3.1 Using MobileNet-v3 as the backbone network of the model of the present invention for extracting RGB image features and corresponding depth image features, respectivelyE、/>And->

3.2 Initializing the MobileNet-v3 weights of the present invention for constructing a backbone network with pre-trained MobileNet-v3 parameter weights on an ImageNet dataset.

4. The RGB-D saliency target detection method based on the lightweight cross-modal fusion network of claim 1, wherein the method is characterized by: the specific method of the step 4) is as follows:

4.1 Cross-modal feature fusion network is composed of 4 layers of CMI modules and generates 4 layers of multi-modal featuresAnd->

4.2 I) the input data of the CMI module of the i-th hierarchy isAnd->Constituted and outputting the multi-modal feature of the ith hierarchy by the progressive guided attention mechanism +.>Where i ε {2,3,4,5}.

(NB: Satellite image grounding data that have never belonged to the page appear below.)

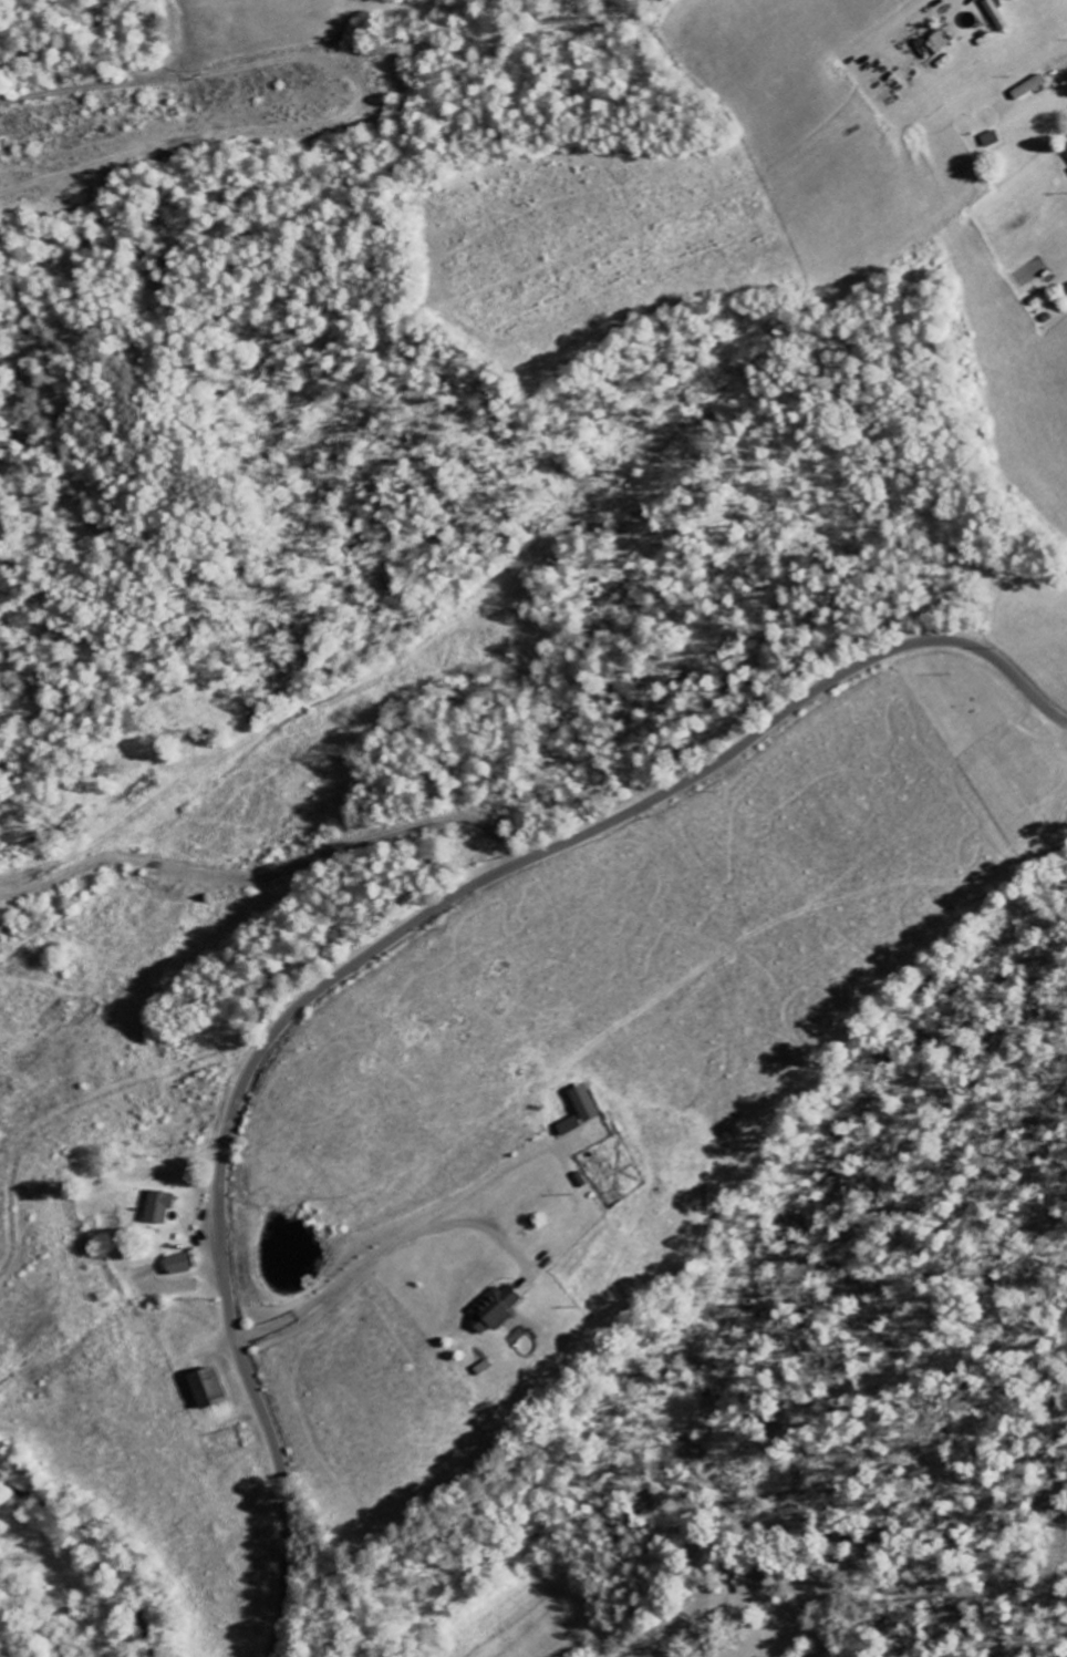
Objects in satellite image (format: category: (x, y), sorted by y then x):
building: (996, 16)
building: (933, 47)
building: (1066, 149)
road: (383, 941)
building: (583, 1103)
building: (568, 1126)
building: (156, 1208)
building: (176, 1265)
building: (493, 1309)
building: (205, 1389)
building: (747, 1584)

5. The RGB-D saliency target detection method based on the lightweight cross-modal fusion network of claim 1, wherein the method is characterized by: the specific method of the step 5) is as follows:

5.1 A multi-scale depth separable convolution operation, respectively, using different kernel sizes to obtain multiple acceptance domains, which can capture rich context information:

where i ε {2,3,4,5} represents the hierarchy where the fused feature is located and GCM () represents the contextual feature extraction operation.

6) Inputting the 4-level multi-mode features with a plurality of receiving domains, which are obtained in the step 5, into a decoder formed by a multi-path integration network to obtain a final fusion feature, and activating through a sigmoid function to obtain a predicted saliency map S:

where MPA () represents a multipath aggregation module.

7) The loss function is calculated by the predicted saliency map S and the artificially marked saliency target segmentation map G, the parameter weight of the model provided by the invention is gradually updated by SGD and a back propagation algorithm, and the structure and the parameter weight of the RGB-D saliency detection algorithm are finally determined.